*** Opening Dataset records ***

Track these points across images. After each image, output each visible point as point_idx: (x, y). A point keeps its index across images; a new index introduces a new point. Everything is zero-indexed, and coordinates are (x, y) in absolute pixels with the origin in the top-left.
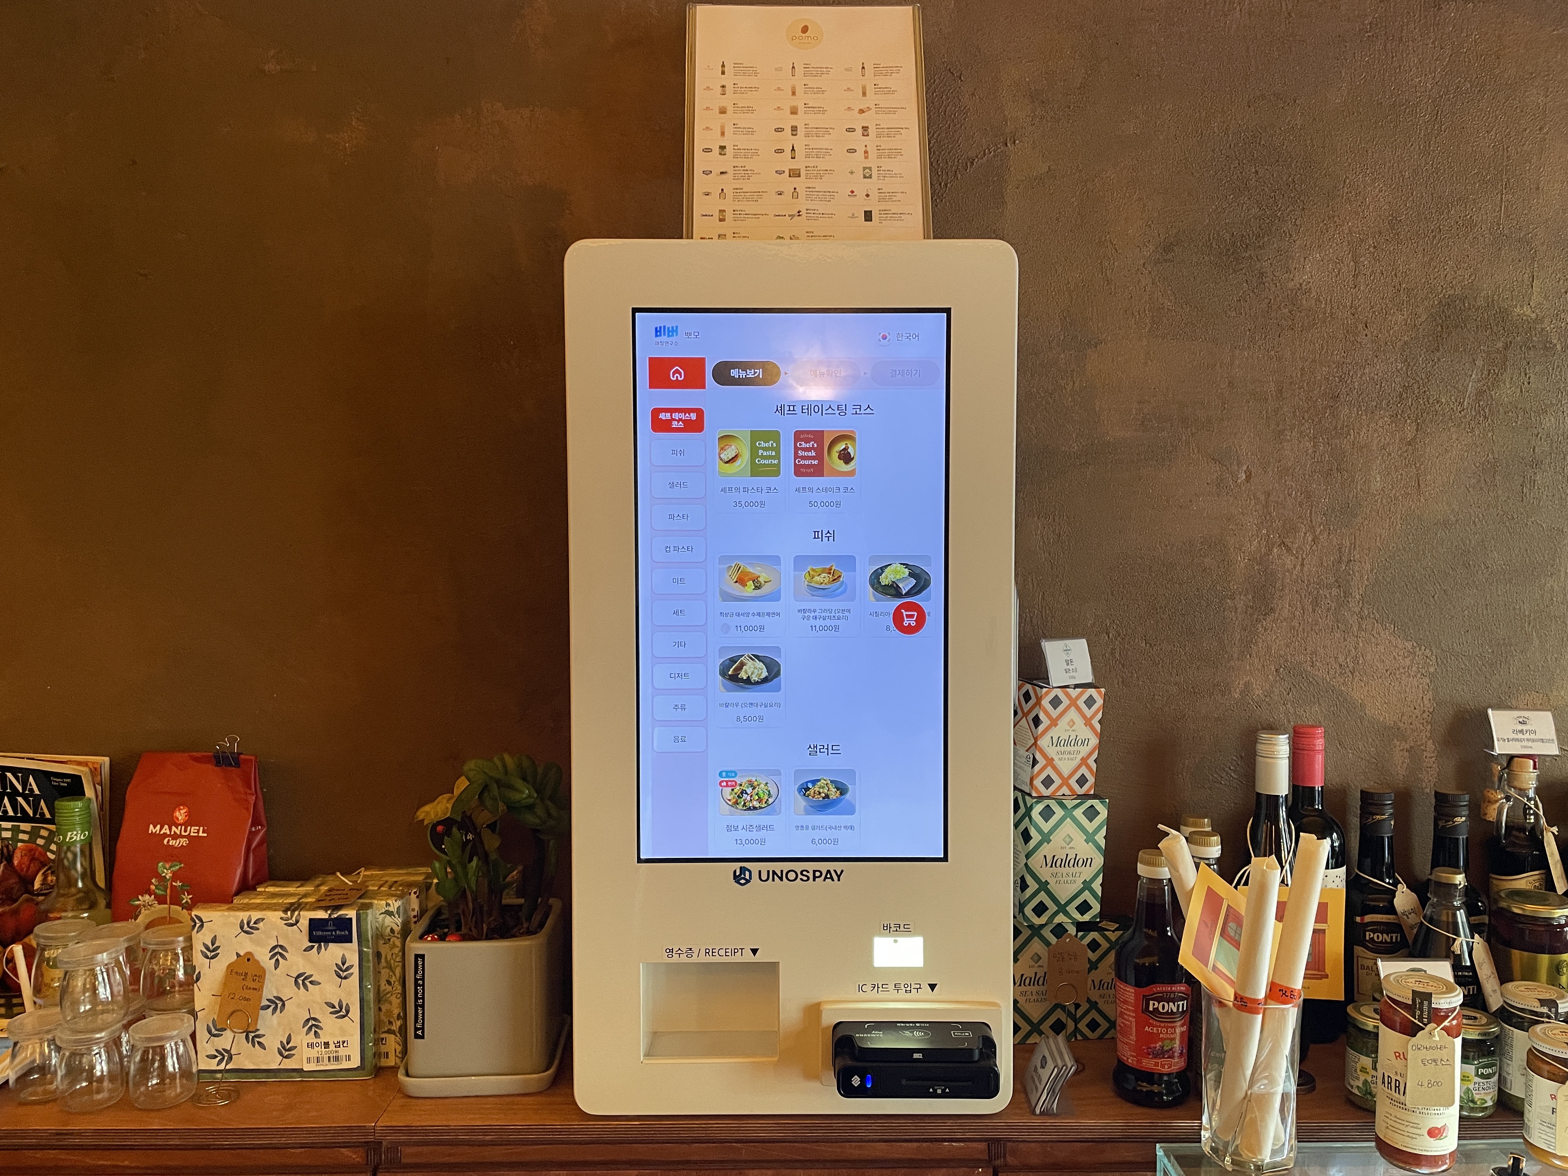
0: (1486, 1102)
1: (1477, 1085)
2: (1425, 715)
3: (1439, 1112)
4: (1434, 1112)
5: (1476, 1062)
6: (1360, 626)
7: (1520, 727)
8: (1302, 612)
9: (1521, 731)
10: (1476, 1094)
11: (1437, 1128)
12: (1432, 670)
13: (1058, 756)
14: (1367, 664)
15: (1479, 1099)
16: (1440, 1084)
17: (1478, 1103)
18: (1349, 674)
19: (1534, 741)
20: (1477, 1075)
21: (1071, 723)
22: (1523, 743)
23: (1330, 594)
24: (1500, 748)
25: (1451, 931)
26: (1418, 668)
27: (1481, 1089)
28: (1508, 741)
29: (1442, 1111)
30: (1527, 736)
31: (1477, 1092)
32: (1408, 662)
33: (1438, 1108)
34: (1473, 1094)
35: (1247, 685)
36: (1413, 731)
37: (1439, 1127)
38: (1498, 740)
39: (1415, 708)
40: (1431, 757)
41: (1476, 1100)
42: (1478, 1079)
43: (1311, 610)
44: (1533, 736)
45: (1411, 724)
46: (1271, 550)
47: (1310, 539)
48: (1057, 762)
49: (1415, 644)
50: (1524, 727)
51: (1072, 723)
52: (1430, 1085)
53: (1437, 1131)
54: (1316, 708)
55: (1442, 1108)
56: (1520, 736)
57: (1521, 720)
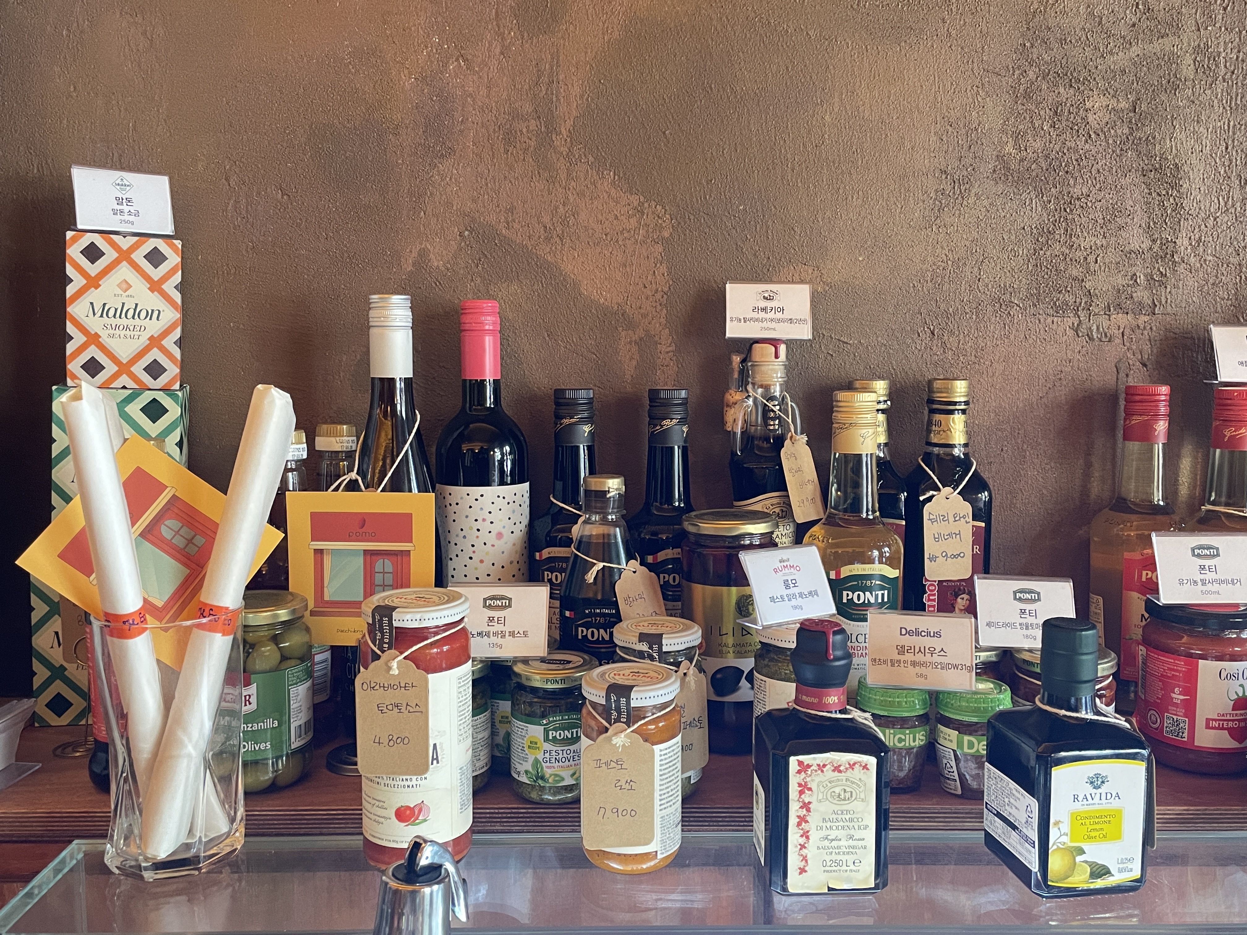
0: (563, 779)
1: (547, 755)
2: (658, 296)
3: (409, 783)
4: (402, 783)
5: (545, 722)
6: (569, 175)
7: (763, 304)
8: (491, 153)
9: (764, 309)
10: (547, 767)
11: (408, 808)
12: (666, 234)
13: (108, 332)
14: (579, 226)
15: (551, 775)
16: (406, 741)
17: (550, 780)
18: (558, 240)
19: (779, 321)
20: (546, 739)
21: (124, 286)
22: (765, 324)
23: (528, 127)
24: (733, 330)
25: (592, 554)
26: (647, 231)
27: (553, 760)
28: (745, 322)
29: (414, 782)
30: (771, 315)
31: (548, 764)
32: (633, 221)
33: (409, 777)
34: (542, 768)
35: (423, 254)
36: (644, 316)
37: (412, 806)
38: (732, 320)
39: (645, 287)
40: (667, 352)
41: (547, 776)
42: (547, 746)
43: (502, 150)
44: (779, 315)
45: (640, 308)
46: (446, 65)
47: (498, 51)
48: (105, 339)
49: (642, 199)
50: (769, 304)
51: (126, 286)
52: (391, 743)
53: (408, 812)
54: (514, 287)
55: (414, 778)
56: (762, 315)
57: (766, 295)
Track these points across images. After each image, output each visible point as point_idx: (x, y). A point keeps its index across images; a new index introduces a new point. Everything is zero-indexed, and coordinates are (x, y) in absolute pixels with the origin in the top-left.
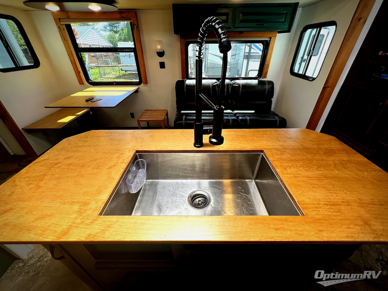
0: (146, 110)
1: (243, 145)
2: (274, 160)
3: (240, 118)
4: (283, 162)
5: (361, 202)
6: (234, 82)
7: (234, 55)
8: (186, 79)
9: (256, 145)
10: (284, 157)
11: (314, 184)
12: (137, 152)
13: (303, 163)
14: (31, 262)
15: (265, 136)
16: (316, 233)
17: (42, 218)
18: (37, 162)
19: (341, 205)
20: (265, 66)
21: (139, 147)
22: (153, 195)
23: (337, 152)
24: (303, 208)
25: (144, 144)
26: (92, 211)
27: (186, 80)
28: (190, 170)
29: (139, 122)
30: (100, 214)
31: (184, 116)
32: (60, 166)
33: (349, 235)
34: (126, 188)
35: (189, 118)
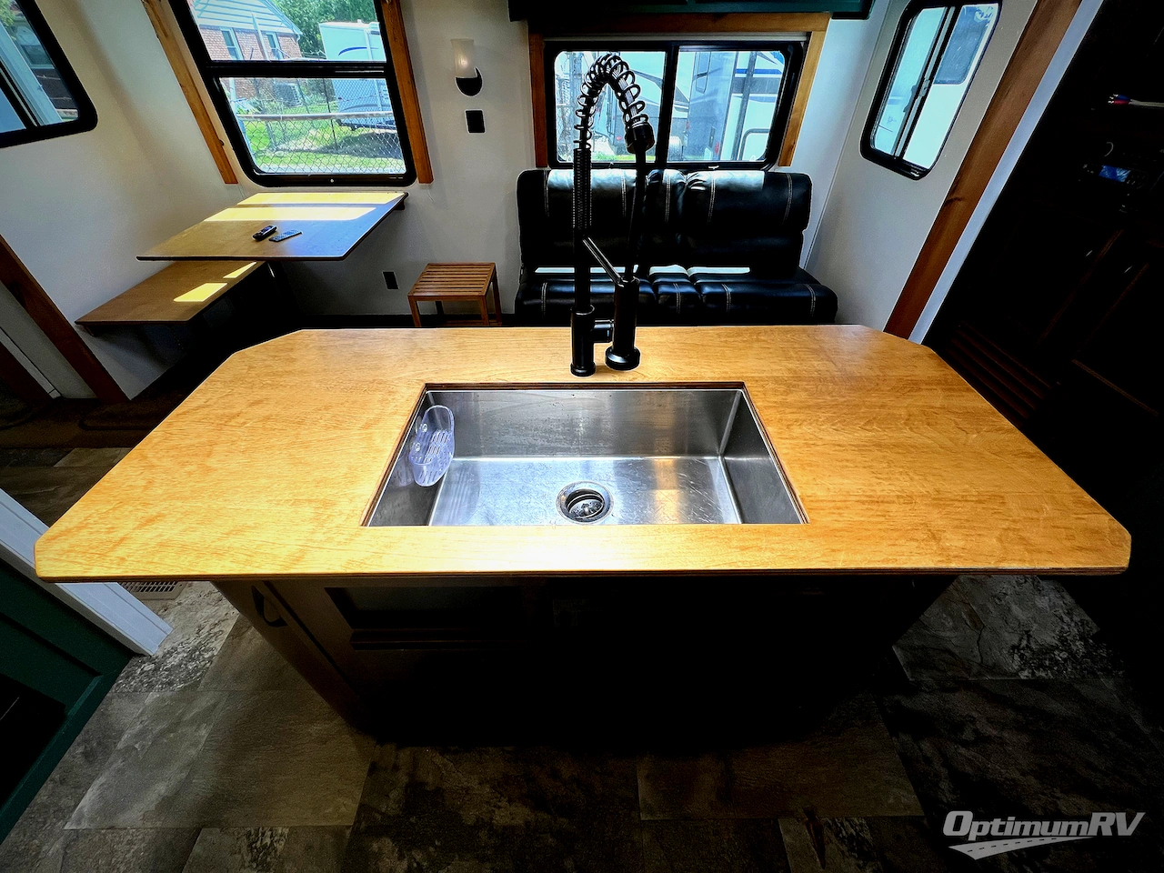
0: (431, 265)
1: (696, 370)
2: (765, 407)
3: (707, 290)
4: (788, 410)
5: (940, 496)
6: (694, 178)
7: (702, 75)
8: (548, 168)
9: (727, 370)
10: (791, 398)
11: (847, 461)
12: (428, 386)
13: (834, 413)
14: (173, 661)
15: (756, 345)
16: (824, 555)
17: (238, 531)
18: (184, 413)
19: (893, 502)
20: (789, 129)
21: (432, 375)
22: (472, 494)
23: (924, 387)
24: (810, 510)
25: (444, 367)
26: (344, 517)
27: (549, 172)
28: (563, 434)
29: (413, 300)
30: (364, 524)
31: (545, 285)
32: (245, 423)
33: (890, 557)
34: (409, 473)
35: (559, 289)
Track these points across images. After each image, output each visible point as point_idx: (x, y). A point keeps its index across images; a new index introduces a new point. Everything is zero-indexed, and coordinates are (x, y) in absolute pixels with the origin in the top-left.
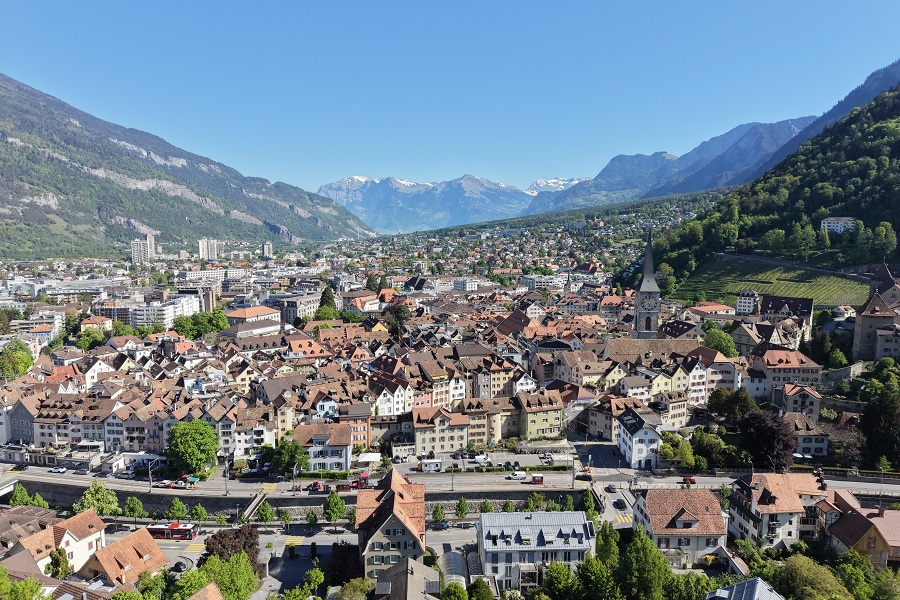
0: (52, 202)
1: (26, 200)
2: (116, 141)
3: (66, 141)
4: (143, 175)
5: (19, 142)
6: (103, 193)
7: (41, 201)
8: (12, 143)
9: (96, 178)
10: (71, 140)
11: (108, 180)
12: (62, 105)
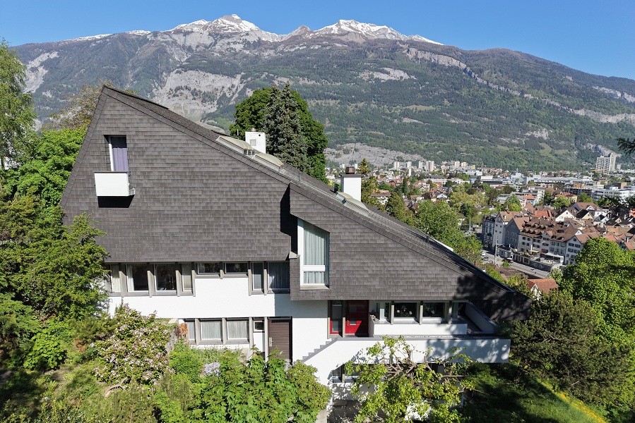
0: (544, 134)
1: (528, 134)
2: (597, 88)
3: (561, 92)
4: (615, 111)
5: (530, 97)
6: (581, 127)
7: (537, 134)
8: (526, 98)
9: (578, 116)
10: (565, 91)
11: (586, 118)
12: (562, 68)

*** Closing Dataset records ***

> Your goal
Copy all of the lines above word for word, but leave the pictures out of your answer.

> Answer
Track these points across images. After each image, output each visible point as point_idx: (x, y). A point keeps its index across images; a new index introduces a new point. Everything is zero-indexed, and coordinates are (x, y) in absolute pixels with the origin in the top-left.
0: (1486, 1102)
1: (1477, 1085)
2: (1425, 715)
3: (1439, 1112)
4: (1434, 1112)
5: (1476, 1062)
6: (1360, 626)
7: (1520, 727)
8: (1302, 612)
9: (1521, 731)
10: (1476, 1094)
11: (1437, 1128)
12: (1432, 670)
13: (1058, 756)
14: (1367, 664)
15: (1479, 1099)
16: (1440, 1084)
17: (1478, 1103)
18: (1349, 674)
19: (1534, 741)
20: (1477, 1075)
21: (1071, 723)
22: (1523, 743)
23: (1330, 594)
24: (1500, 748)
25: (1451, 931)
26: (1418, 668)
27: (1481, 1089)
28: (1508, 741)
29: (1442, 1111)
30: (1527, 736)
31: (1477, 1092)
32: (1408, 662)
33: (1438, 1108)
34: (1473, 1094)
35: (1247, 685)
36: (1413, 731)
37: (1439, 1127)
38: (1498, 740)
39: (1415, 708)
40: (1431, 757)
41: (1476, 1100)
42: (1478, 1079)
43: (1311, 610)
44: (1533, 736)
45: (1411, 724)
46: (1271, 550)
47: (1310, 539)
48: (1057, 762)
49: (1415, 644)
50: (1524, 727)
51: (1072, 723)
52: (1430, 1085)
53: (1437, 1131)
54: (1316, 708)
55: (1442, 1108)
56: (1520, 736)
57: (1521, 720)
0: (563, 779)
1: (547, 755)
2: (658, 296)
3: (409, 783)
4: (402, 783)
5: (545, 722)
6: (569, 175)
7: (763, 304)
8: (491, 153)
9: (764, 309)
10: (547, 767)
11: (408, 808)
12: (666, 234)
13: (108, 332)
14: (579, 226)
15: (551, 775)
16: (406, 741)
17: (550, 780)
18: (558, 240)
19: (779, 321)
20: (546, 739)
21: (124, 286)
22: (765, 324)
23: (528, 127)
24: (733, 330)
25: (592, 554)
26: (647, 231)
27: (553, 760)
28: (745, 322)
29: (414, 782)
30: (771, 315)
31: (548, 764)
32: (633, 221)
33: (409, 777)
34: (542, 768)
35: (423, 254)
36: (644, 316)
37: (412, 806)
38: (732, 320)
39: (645, 287)
40: (667, 352)
41: (547, 776)
42: (547, 746)
43: (502, 150)
44: (779, 315)
45: (640, 308)
46: (446, 65)
47: (498, 51)
48: (105, 339)
49: (642, 199)
50: (769, 304)
51: (126, 286)
52: (391, 743)
53: (408, 812)
54: (514, 287)
55: (414, 778)
56: (762, 315)
57: (766, 295)
Track these points across images. After each image, output each visible point as point_idx: (x, y). A point keeps its index across images; a new index introduces a new point. Everything is zero-indexed, and coordinates are (x, y) in absolute pixels with the origin in the top-left.
0: (146, 110)
1: (243, 145)
2: (274, 160)
3: (240, 118)
4: (283, 162)
5: (361, 202)
6: (234, 82)
7: (234, 55)
8: (186, 79)
9: (256, 145)
10: (284, 157)
11: (314, 184)
12: (137, 152)
13: (303, 163)
14: (31, 262)
15: (265, 136)
16: (316, 233)
17: (42, 218)
18: (37, 162)
19: (341, 205)
20: (265, 66)
21: (139, 147)
22: (153, 195)
23: (337, 152)
24: (303, 208)
25: (144, 144)
26: (92, 211)
27: (186, 80)
28: (190, 170)
29: (139, 122)
30: (100, 214)
31: (184, 116)
32: (60, 166)
33: (349, 235)
34: (126, 188)
35: (189, 118)
0: (431, 265)
1: (696, 370)
2: (765, 407)
3: (707, 290)
4: (788, 410)
5: (940, 496)
6: (694, 178)
7: (702, 75)
8: (548, 168)
9: (727, 370)
10: (791, 398)
11: (847, 461)
12: (428, 386)
13: (834, 413)
14: (173, 661)
15: (756, 345)
16: (824, 555)
17: (238, 531)
18: (184, 413)
19: (893, 502)
20: (789, 129)
21: (432, 375)
22: (472, 494)
23: (924, 387)
24: (810, 510)
25: (444, 367)
26: (344, 517)
27: (549, 172)
28: (563, 434)
29: (413, 300)
30: (364, 524)
31: (545, 285)
32: (245, 423)
33: (890, 557)
34: (409, 473)
35: (559, 289)
Track these points across images. After each image, output each visible point as point_idx: (x, y). A point keeps its index across images; a new index introduces a new point. Everything is zero-indexed, and coordinates are (x, y) in absolute pixels with the origin in the top-left.
0: (52, 202)
1: (26, 200)
2: (116, 141)
3: (66, 141)
4: (143, 175)
5: (19, 142)
6: (103, 193)
7: (41, 201)
8: (12, 143)
9: (96, 178)
10: (71, 140)
11: (108, 180)
12: (62, 105)
0: (544, 134)
1: (528, 134)
2: (597, 88)
3: (561, 92)
4: (615, 111)
5: (530, 97)
6: (581, 127)
7: (537, 134)
8: (526, 98)
9: (578, 116)
10: (565, 91)
11: (586, 118)
12: (562, 68)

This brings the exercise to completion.